- _What the task asks_
Copy out the travel diary about Hong Kong below word for word, from its first sentence to its last.

- _Extract to read_
It’s hot here — but much drier than Hong Kong. I took a walk at lunchtime to get some sunshine, and came back only slightly damp; in Hong Kong, I was soaked by the time I’d walked half a block. And there were long stretches of my walk (through a populous suburb) when I didn’t see any other people; that never happened in Hong Kong! And finally, the air here smells of roses and citrus; that wasn’t the case in the urban areas of Hong Kong.

It’s good to be home.

Hot and Sweaty Sightseeing

This morning, I woke up and decided that I was ready to go home, so I called United and changed my flight from Tuesday to Monday. I’m enjoying Hong Kong, but the heat and humidity are getting to me; also, I’d be hanging around by myself on Monday (unlike the past couple of days, when I’ve had friends to travel with). And finally, the Fortune Global Forum starts Tuesday at the Convention Centre; some of the guests include Bill Clinton and the President of China, Jiang Zemin. Protests are expected, and my hotel is conveniently located between the protest area and the conference centre. While I’m sure the protests would be educational, I think I can do without learning what tear gas smells like, so I’m bailing out in the morning.

- _Data extract_
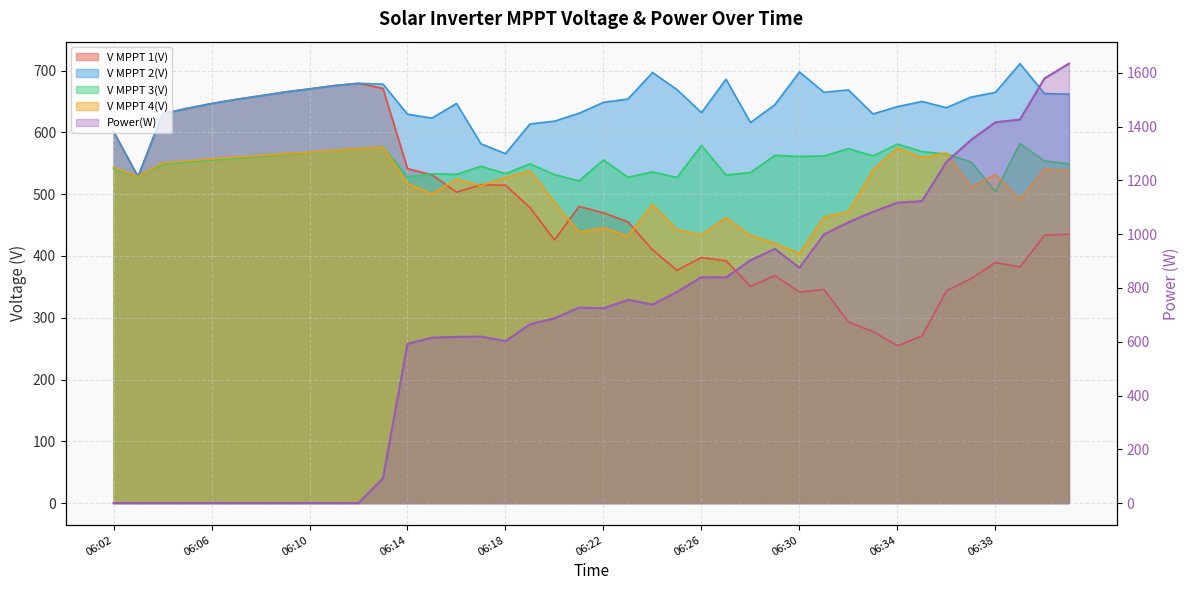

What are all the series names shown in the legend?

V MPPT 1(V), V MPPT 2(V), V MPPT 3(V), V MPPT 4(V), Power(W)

...

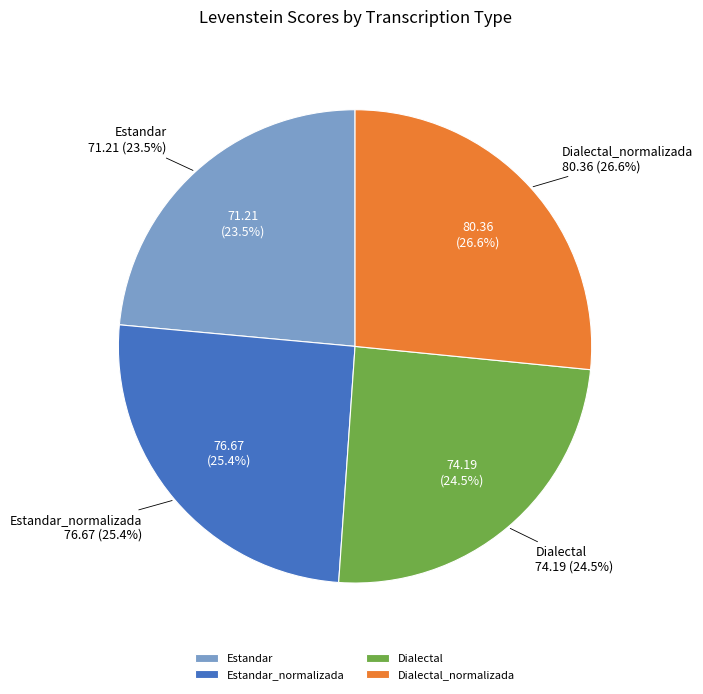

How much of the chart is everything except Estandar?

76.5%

- _Answer to this problem_
It’s hot here — but much drier than Hong Kong. I took a walk at lunchtime to get some sunshine, and came back only slightly damp; in Hong Kong, I was soaked by the time I’d walked half a block. And there were long stretches of my walk (through a populous suburb) when I didn’t see any other people; that never happened in Hong Kong! And finally, the air here smells of roses and citrus; that wasn’t the case in the urban areas of Hong Kong.

It’s good to be home.

Hot and Sweaty Sightseeing

This morning, I woke up and decided that I was ready to go home, so I called United and changed my flight from Tuesday to Monday. I’m enjoying Hong Kong, but the heat and humidity are getting to me; also, I’d be hanging around by myself on Monday (unlike the past couple of days, when I’ve had friends to travel with). And finally, the Fortune Global Forum starts Tuesday at the Convention Centre; some of the guests include Bill Clinton and the President of China, Jiang Zemin. Protests are expected, and my hotel is conveniently located between the protest area and the conference centre. While I’m sure the protests would be educational, I think I can do without learning what tear gas smells like, so I’m bailing out in the morning.